Gescheitert: Yves Leterme.

Gescheitert: Yves Leterme.

(Foto: dpa)

Es gab Zeiten, da war Belgien vor allen Dingen wegen seiner Schokolade bekannt. Diese sind allerdings längst vorbei. Die Schokolade interessiert derzeit kaum noch; Belgien macht nur noch mit innenpolitischen Krisen und gescheiterten Regierungen Schlagzeilen.

Die derzeitige Krise im EU-Kernland ist eine ernste. Zwischen Flamen und Wallonen tobt ein heftiger Sprachenstreit. Nun ist die Auseinandersetzung um die Sprachenrechte im Wahlkreis Brüssel-Halle-Vilvoorde völlig aus dem Ruder gelaufen. Die französischsprachigen Bürger im flämischen Umland der belgischen Hauptstadt – deren Zahl nimmt ständig zu - wollen ihre Interessen geschützt sehen. Dagegen will ein Teil der niederländischsprachigen Flamen den Bezirk zwischen Brüssel und Flandern teilen und die Minderheitenrechte der Wallonen, zum Beispiel auf Gebrauch von Französisch bei Gericht, beschneiden.

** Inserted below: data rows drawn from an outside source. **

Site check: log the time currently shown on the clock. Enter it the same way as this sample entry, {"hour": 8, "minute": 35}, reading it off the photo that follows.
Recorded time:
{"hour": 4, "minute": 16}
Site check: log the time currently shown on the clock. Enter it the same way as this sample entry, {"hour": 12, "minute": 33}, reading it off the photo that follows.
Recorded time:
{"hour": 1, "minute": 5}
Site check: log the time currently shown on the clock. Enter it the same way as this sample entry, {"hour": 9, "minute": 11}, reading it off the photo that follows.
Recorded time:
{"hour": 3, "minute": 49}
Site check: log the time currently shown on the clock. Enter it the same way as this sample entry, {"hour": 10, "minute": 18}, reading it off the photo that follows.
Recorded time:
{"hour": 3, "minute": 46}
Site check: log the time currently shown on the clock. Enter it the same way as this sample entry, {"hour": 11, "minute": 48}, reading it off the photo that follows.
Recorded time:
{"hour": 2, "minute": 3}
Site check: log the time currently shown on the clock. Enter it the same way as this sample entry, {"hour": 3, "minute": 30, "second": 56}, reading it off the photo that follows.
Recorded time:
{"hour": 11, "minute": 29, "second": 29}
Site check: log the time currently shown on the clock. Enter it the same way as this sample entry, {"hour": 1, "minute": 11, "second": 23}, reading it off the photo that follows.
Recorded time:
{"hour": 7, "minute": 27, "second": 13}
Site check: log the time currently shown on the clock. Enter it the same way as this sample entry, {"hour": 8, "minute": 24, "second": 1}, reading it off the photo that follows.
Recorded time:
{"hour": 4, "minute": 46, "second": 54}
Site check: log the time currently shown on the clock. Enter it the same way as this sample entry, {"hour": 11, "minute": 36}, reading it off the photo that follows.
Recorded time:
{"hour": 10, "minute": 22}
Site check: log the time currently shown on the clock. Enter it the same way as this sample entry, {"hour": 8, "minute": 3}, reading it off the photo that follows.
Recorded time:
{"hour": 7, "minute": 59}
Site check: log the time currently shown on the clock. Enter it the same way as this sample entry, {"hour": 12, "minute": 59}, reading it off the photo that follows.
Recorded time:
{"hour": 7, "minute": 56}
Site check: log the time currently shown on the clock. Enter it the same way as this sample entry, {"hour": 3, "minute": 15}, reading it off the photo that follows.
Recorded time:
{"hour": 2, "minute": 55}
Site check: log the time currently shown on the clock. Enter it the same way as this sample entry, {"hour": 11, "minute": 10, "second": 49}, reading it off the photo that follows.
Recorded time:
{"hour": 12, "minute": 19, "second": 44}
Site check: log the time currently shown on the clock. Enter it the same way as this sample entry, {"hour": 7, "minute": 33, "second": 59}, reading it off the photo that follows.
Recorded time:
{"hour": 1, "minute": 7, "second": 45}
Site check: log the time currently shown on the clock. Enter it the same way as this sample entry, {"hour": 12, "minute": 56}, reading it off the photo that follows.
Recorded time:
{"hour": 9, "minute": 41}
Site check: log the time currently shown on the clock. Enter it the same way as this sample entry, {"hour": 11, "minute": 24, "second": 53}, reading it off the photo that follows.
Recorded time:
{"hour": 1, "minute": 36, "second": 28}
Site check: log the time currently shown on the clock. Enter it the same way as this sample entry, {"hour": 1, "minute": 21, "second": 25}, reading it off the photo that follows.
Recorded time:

Der Regierung des flämisch-christdemokratischen Ministerpräsidenten Yves Leterme gelang es nicht, diesen Streit zu moderieren. Im Gegenteil: Sie zerbrach daran. Die flämischen Liberalen (Open VLD) gingen Leterme von der Fahne. Der Regierungschef stand ohnehin einem äußerst fragilen Bündnis aus fünf Parteien vor: Christdemokraten und Liberale aus jeweils beiden Landesteilen und die wallonischen Sozialisten bildeten die Regierung in Brüssel.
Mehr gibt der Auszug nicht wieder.